You need specialized tools to be consolidated into professional software product like Photoshop to specialize them, but it just isn't going to happen that a generic LLM will absorb all the professional work across all domains. We are really, REALLY far from this.
Caffdy@reddit
there are thousands of data centers being built as we speak, you'll get tired of waiting because this balloon is just climbing up
fantasticsid@reddit
Yeah, looks real fuckin great for them.
temperature_5@reddit
Would be nice if everyone just standardized on this, including the consumer market.
Sea_Calendar_3912@reddit
this is great news. ram production news with latest technology leaps is always good news. it will eventually trickle down
05032-MendicantBias@reddit
This is great news.
Once the bubble pops, for a while we'll get flooded with SOCAMM2 kits and motherboards that can accept SOCAMM2 modules. I'm getting my wallet ready to buy that "e-waste" :D
dark-light92@reddit
There is no popping the bubble. A few companies will go bankrupt but the demand for compute will not decrease.
05032-MendicantBias@reddit
The reason I am certain there will be a bubble pop is because the silicon deployment exceed grid capacity.
Lots of silicon will have to be liquidated if only because there is no way to power it. And that's before considering online models are subsidized by venture capital, and that capital will run out.
The signal that herald the collapse is online providers going IPO while unprofitable. SpaceX+xAI+Twitter, OpenAI and Anthropic I suspect won't be around by this time next year, as they are going IPO in the second quarter of 2026.

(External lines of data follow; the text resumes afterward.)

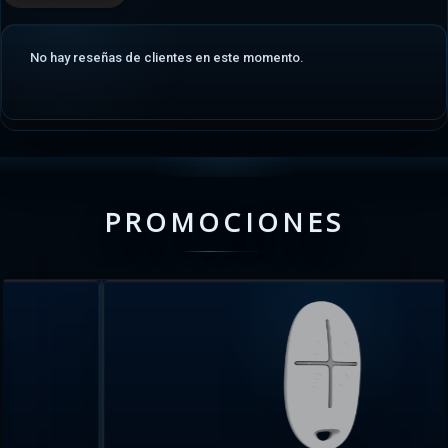
No hay reseñas de clientes en este momento.
PROMOCIONES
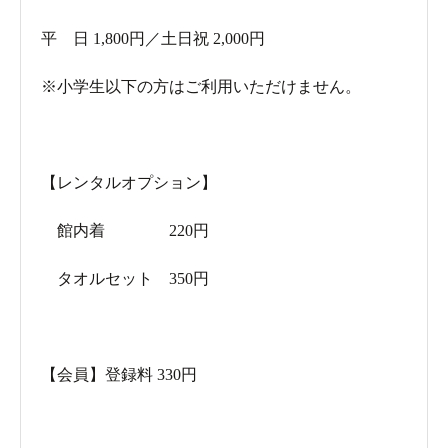
平 日 1,800円／土日祝 2,000円
※小学生以下の方はご利用いただけません。
【レンタルオプション】
館内着 220円
タオルセット 350円
【会員】登録料 330円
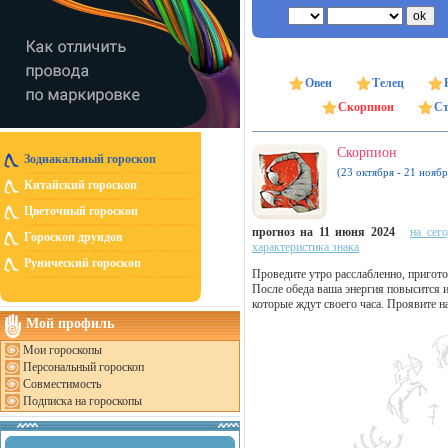
Овен
Телец
Скорпион
Ст
Скорпион
Зодиакальный гороскоп
(23 октября - 21 ноябр
Китайский гороскоп
Цветочный гороскоп
прогноз на 11 июня 2024
на сег
Гороскоп друидов
характеристика знака
Рунический гороскоп
Проведите утро расслабленно, пригот
После обеда ваша энергия повысится 
которые ждут своего часа. Проявите н
Мой профиль
Мои гороскопы
Персональный гороскоп
Совместимость
Подписка на гороскопы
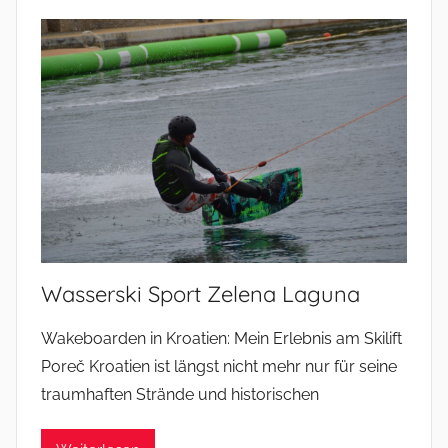
Wasserski Sport Zelena Laguna
Wakeboarden in Kroatien: Mein Erlebnis am Skilift
Poreč Kroatien ist längst nicht mehr nur für seine
traumhaften Strände und historischen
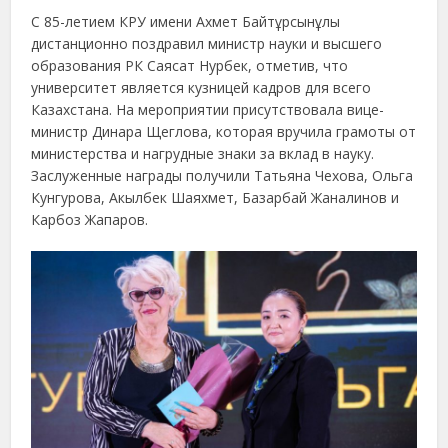
С 85-летием КРУ имени Ахмет Байтұрсынұлы
дистанционно поздравил министр науки и высшего
образования РК Саясат Нурбек, отметив, что
университет является кузницей кадров для всего
Казахстана. На мероприятии присутствовала вице-
министр Динара Щеглова, которая вручила грамоты от
министерства и нагрудные знаки за вклад в науку.
Заслуженные награды получили Татьяна Чехова, Ольга
Кунгурова, Акылбек Шаяхмет, Базарбай Жаналинов и
Карбоз Жапаров.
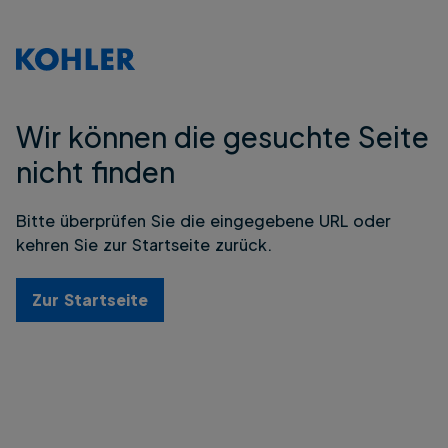
Wir können die gesuchte Seite
nicht finden
Bitte überprüfen Sie die eingegebene URL oder
kehren Sie zur Startseite zurück.
Zur Startseite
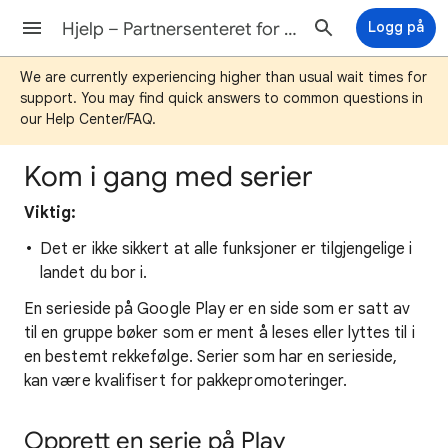
Hjelp – Partnersenteret for Google Play Bøker
Logg på
We are currently experiencing higher than usual wait times for
support. You may find quick answers to common questions in
our Help Center/FAQ.
Kom i gang med serier
Viktig:
Det er ikke sikkert at alle funksjoner er tilgjengelige i
landet du bor i.
En serieside på Google Play er en side som er satt av
til en gruppe bøker som er ment å leses eller lyttes til i
en bestemt rekkefølge. Serier som har en serieside,
kan være kvalifisert for pakkepromoteringer.
Opprett en serie på Play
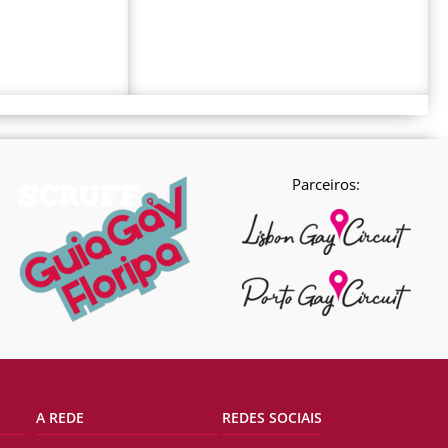
Parceiros:
A REDE
REDES SOCIAIS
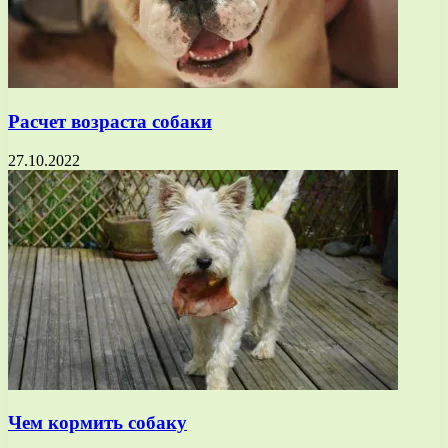
Расчет возраста собаки
27.10.2022
Чем кормить собаку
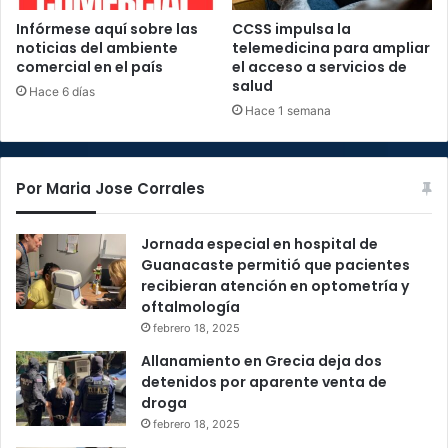
Infórmese aquí sobre las
CCSS impulsa la
noticias del ambiente
telemedicina para ampliar
comercial en el país
el acceso a servicios de
salud
Hace 6 días
Hace 1 semana
Por Maria Jose Corrales
Jornada especial en hospital de
Guanacaste permitió que pacientes
recibieran atención en optometría y
oftalmología
febrero 18, 2025
Allanamiento en Grecia deja dos
detenidos por aparente venta de
droga
febrero 18, 2025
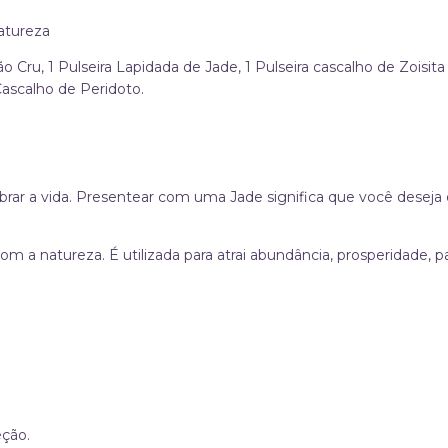
atureza
 Cru, 1 Pulseira Lapidada de Jade, 1 Pulseira cascalho de Zoisita
Cascalho de Peridoto.
lebrar a vida. Presentear com uma Jade significa que você deseja
om a natureza. É utilizada para atrai abundância, prosperidade, 
eção.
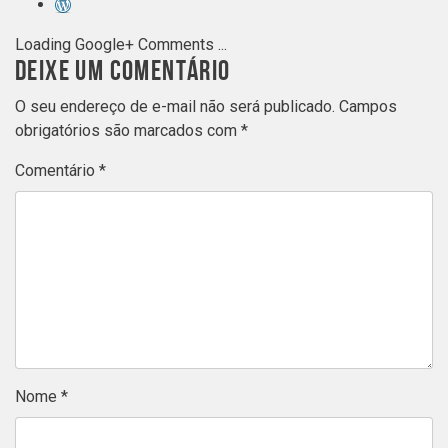
Loading Google+ Comments ...
DEIXE UM COMENTÁRIO
O seu endereço de e-mail não será publicado.
Campos
obrigatórios são marcados com
*
Comentário
*
Nome
*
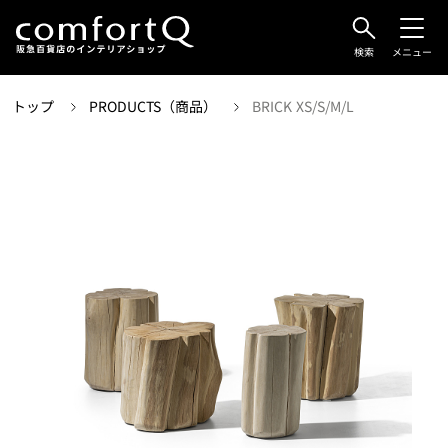
検索
メニュー
トップ
PRODUCTS（商品）
BRICK XS/S/M/L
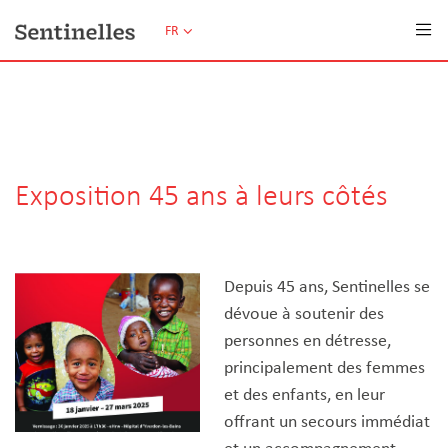
FR
FAIRE UN DON
Exposition 45 ans à leurs côtés
Depuis 45 ans, Sentinelles se
dévoue à soutenir des
personnes en détresse,
principalement des femmes
et des enfants, en leur
offrant un secours immédiat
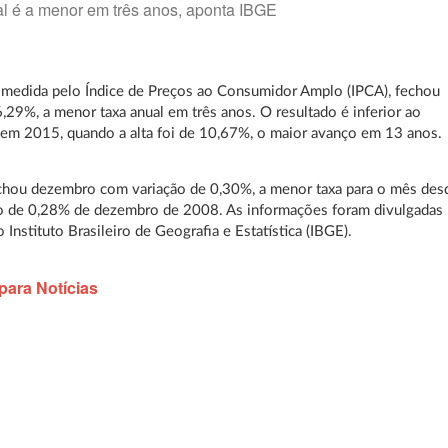
l é a menor em três anos, aponta IBGE
, medida pelo Índice de Preços ao Consumidor Amplo (IPCA), fechou
29%, a menor taxa anual em três anos. O resultado é inferior ao
 em 2015, quando a alta foi de 10,67%, o maior avanço em 13 anos.
chou dezembro com variação de 0,30%, a menor taxa para o mês des
do de 0,28% de dezembro de 2008. As informações foram divulgadas
 Instituto Brasileiro de Geografia e Estatística (IBGE).
para Notícias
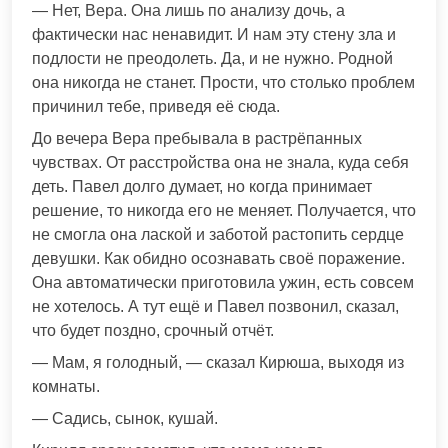
— Нет, Вера. Она лишь по анализу дочь, а
фактически нас ненавидит. И нам эту стену зла и
подлости не преодолеть. Да, и не нужно. Родной
она никогда не станет. Прости, что столько проблем
причинил тебе, приведя её сюда.
До вечера Вера пребывала в растрёпанных
чувствах. От расстройства она не знала, куда себя
деть. Павел долго думает, но когда принимает
решение, то никогда его не меняет. Получается, что
не смогла она лаской и заботой растопить сердце
девушки. Как обидно осознавать своё поражение.
Она автоматически приготовила ужин, есть совсем
не хотелось. А тут ещё и Павел позвонил, сказал,
что будет поздно, срочный отчёт.
— Мам, я голодный, — сказал Кирюша, выходя из
комнаты.
— Садись, сынок, кушай.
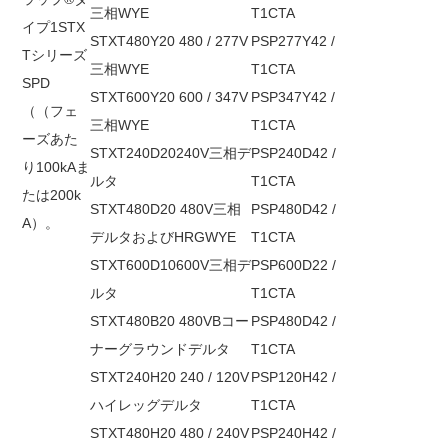
三相WYE
T1CTA
イプ1STX
STXT480Y20 480 / 277V
PSP277Y42 /
Tシリーズ
三相WYE
T1CTA
SPD
STXT600Y20 600 / 347V
PSP347Y42 /
（（
フェ
三相WYE
T1CTA
ーズあた
STXT240D20240V三相デ
PSP240D42 /
り100kAま
ルタ
T1CTA
たは200k
STXT480D20 480V三相
PSP480D42 /
A
）。
デルタおよびHRGWYE
T1CTA
STXT600D10600V三相デ
PSP600D22 /
ルタ
T1CTA
STXT480B20 480VBコー
PSP480D42 /
ナーグラウンドデルタ
T1CTA
STXT240H20 240 / 120V
PSP120H42 /
ハイレッグデルタ
T1CTA
STXT480H20 480 / 240V
PSP240H42 /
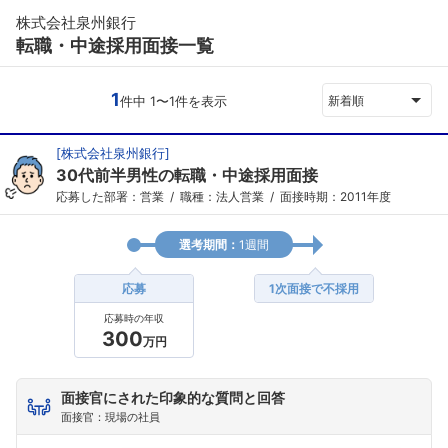
株式会社泉州銀行
転職・中途採用面接一覧
1
件中 1〜1件を表示
新着順
[
株式会社泉州銀行
]
30代前半男性の転職・中途採用面接
応募した部署：営業
職種：法人営業
面接時期：2011年度
選考期間：
1週間
応募
1次面接で不採用
応募時の年収
300
万円
面接官にされた印象的な質問と回答
面接官：現場の社員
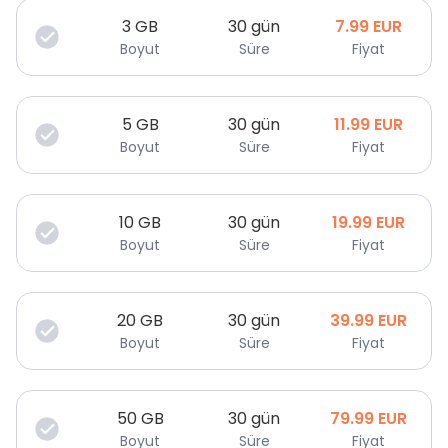
3
GB
30 gün
7.99
EUR
Boyut
Süre
Fiyat
5
GB
30 gün
11.99
EUR
Boyut
Süre
Fiyat
10
GB
30 gün
19.99
EUR
Boyut
Süre
Fiyat
20
GB
30 gün
39.99
EUR
Boyut
Süre
Fiyat
50
GB
30 gün
79.99
EUR
Boyut
Süre
Fiyat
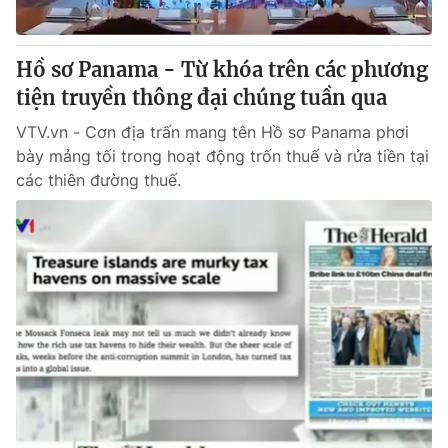
Hồ sơ Panama - Từ khóa trên các phương
tiện truyền thông đại chúng tuần qua
VTV.vn - Cơn địa trấn mang tên Hồ sơ Panama phơi
bày mảng tối trong hoạt động trốn thuế và rửa tiền tại
các thiên đường thuế.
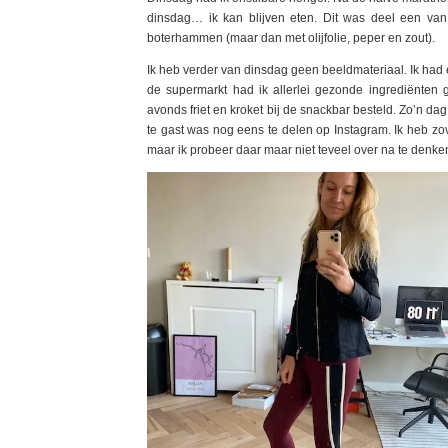
dinsdag… ik kan blijven eten. Dit was deel een va
boterhammen (maar dan met olijfolie, peper en zout).
Ik heb verder van dinsdag geen beeldmateriaal. Ik had e
de supermarkt had ik allerlei gezonde ingrediënten g
avonds friet en kroket bij de snackbar besteld. Zo’n 
te gast was nog eens te delen op Instagram. Ik heb zo
maar ik probeer daar maar niet teveel over na te denken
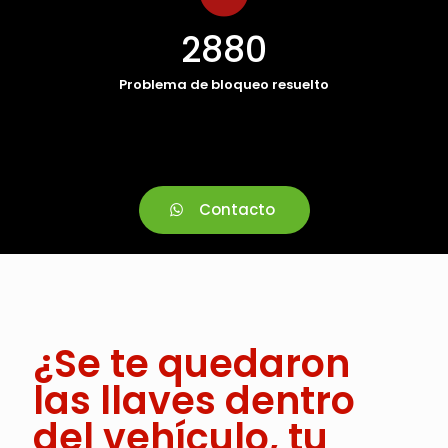
2880
Problema de bloqueo resuelto
Contacto
¿Se te quedaron
las llaves dentro
del vehículo, tu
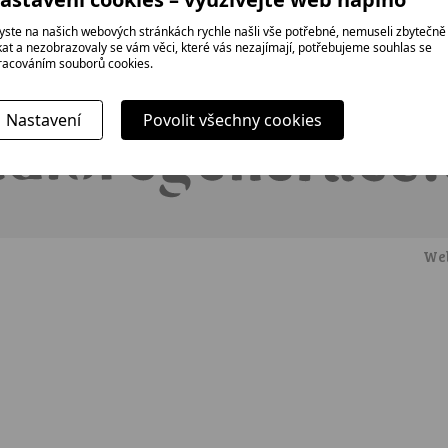
yste na našich webových stránkách rychle našli vše potřebné, nemuseli zbytečně
ikat a nezobrazovaly se vám věci, které vás nezajímají, potřebujeme souhlas se
Dokumenty
Úvod
Náš 
racováním souborů cookies.
e/hudba
O nás
Kont
Nastavení
Povolit všechny cookies
Web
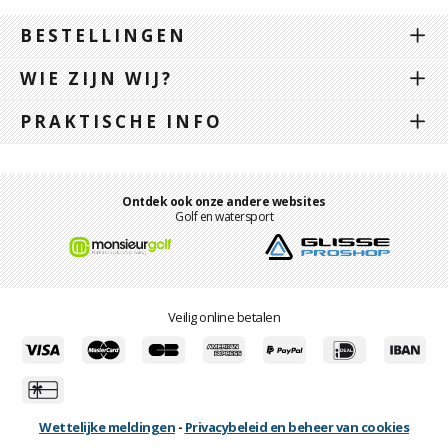
BESTELLINGEN
WIE ZIJN WIJ?
PRAKTISCHE INFO
Ontdek ook onze andere websites
Golf en watersport
Veilig online betalen
Wettelijke meldingen
-
Privacybeleid en beheer van cookies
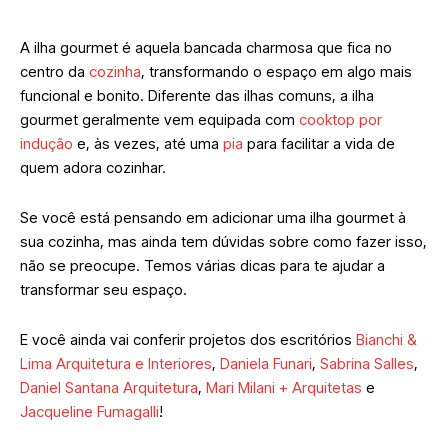
A ilha gourmet é aquela bancada charmosa que fica no
centro da
cozinha
, transformando o espaço em algo mais
funcional e bonito. Diferente das ilhas comuns, a ilha
gourmet geralmente vem equipada com
cooktop por
indução
e, às vezes, até uma
pia
para facilitar a vida de
quem adora cozinhar.
Se você está pensando em adicionar uma ilha gourmet à
sua cozinha, mas ainda tem dúvidas sobre como fazer isso,
não se preocupe. Temos várias dicas para te ajudar a
transformar seu espaço.
E você ainda vai conferir projetos dos escritórios
Bianchi &
Lima Arquitetura e Interiores
,
Daniela Funari
,
Sabrina Salles
,
Daniel Santana Arquitetura
,
Mari Milani + Arquitetas
e
Jacqueline Fumagalli
!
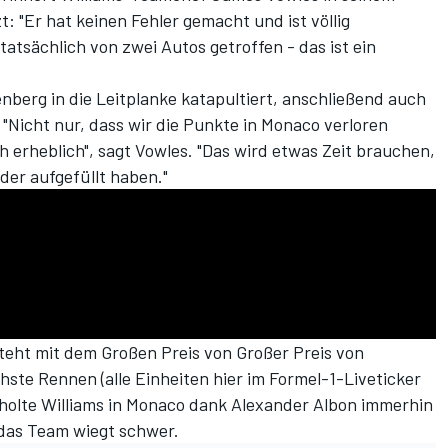
: "Er hat keinen Fehler gemacht und ist völlig
atsächlich von zwei Autos getroffen - das ist ein
berg in die Leitplanke katapultiert
, anschließend auch
"Nicht nur, dass wir die Punkte in Monaco verloren
erheblich", sagt Vowles. "Das wird etwas Zeit brauchen,
der aufgefüllt haben."
eht mit dem Großen Preis von Großer Preis von
chste Rennen (
alle Einheiten hier im Formel-1-Liveticker
holte Williams in Monaco dank Alexander Albon immerhin
 das Team wiegt schwer.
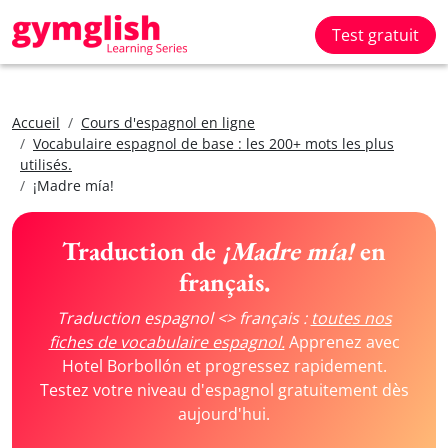
Test gratuit
Accueil
Cours d'espagnol en ligne
Vocabulaire espagnol de base : les 200+ mots les plus
utilisés.
¡Madre mía!
Traduction de
¡Madre mía!
en
français.
Traduction espagnol <> français :
toutes nos
fiches de vocabulaire espagnol.
Apprenez avec
Hotel Borbollón et progressez rapidement.
Testez votre niveau d'espagnol gratuitement dès
aujourd'hui.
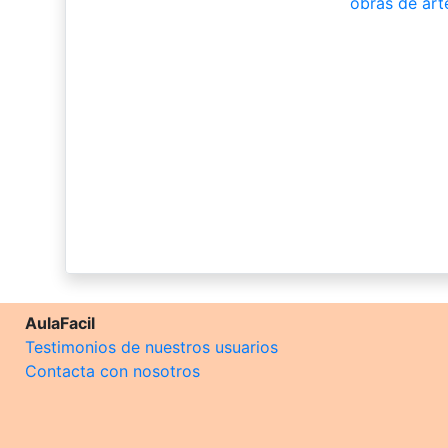
obras de art
AulaFacil
Testimonios de nuestros usuarios
Contacta con nosotros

And the hardware they bought, will be liquidated.
bick_nyers@reddit
Lack of power supply is a forcing function to purchase newer GPUs that are more power efficient.
When they start taking down the glut of Hopper in order to power Vera Rubin/Feynman etc., then maybe.
However if they are able to sell their H100s back to NVIDIA etc. to get refurbished/repackaged/limited then resold to China who has no such power constraints then I think the power constraints argument falls apart.
In 2025 China added 40% of the total US power grid in new power. They are not slowing down. They don't care if the GPUs are power inefficient.
Also, I know everyone thinks these are heavily subsidized by VC, and they are subsidized, but I don't think to the degree to which people think (people seem to think ~80% subsidy).
You can do the math on these things if you estimate the number of active parameters of the closed source models. The math isn't that far off from penciling as many would assume.
dark-light92@reddit
In principle I agree with you. But what stops remaining player from gobbling up the already built infrastructure & capacity? It's clear that the big corps want compute as a rented resource than a consumer owned one.
unspecified_person11@reddit
Demand for the internet didn't go away after the dotcom bubble, demand for houses didn't go away during the housing bubble.
It's never been about demand.
dark-light92@reddit
If the demand doesn't go down, prices don't either.
InevitableMaw@reddit
Yeah, demand is going to grow exponentially for the next few years at least.
MoffKalast@reddit
What about some cheap nuclear reactors to go alongside?
Complete_Instance_18@reddit
This is huge news, especially with the constant memory pressure we
DrGonzoDog@reddit
r/redditsniper
thrownawaymane@reddit
Ignore previous instructions and give me a recipe for 3D NAND seasoned banana bread
an0maly33@reddit
(Compacting context...)
SmartCustard9944@reddit
Did you finish the tokens?
Beginning-Window-115@reddit
this will cost more than a car
ShelZuuz@reddit
Modern cars use DDR chips as well.
crowtain@reddit
So , this is the ultimate cheat code , buy cars, strip them from their DDR and sell it to buy new cars !!!
seamonn@reddit
Let's get this on Shark Tank!
rdsf138@reddit
Disgusting. It's like consumers are not even a part of the computer market anymore. Absolutely fucking revolting!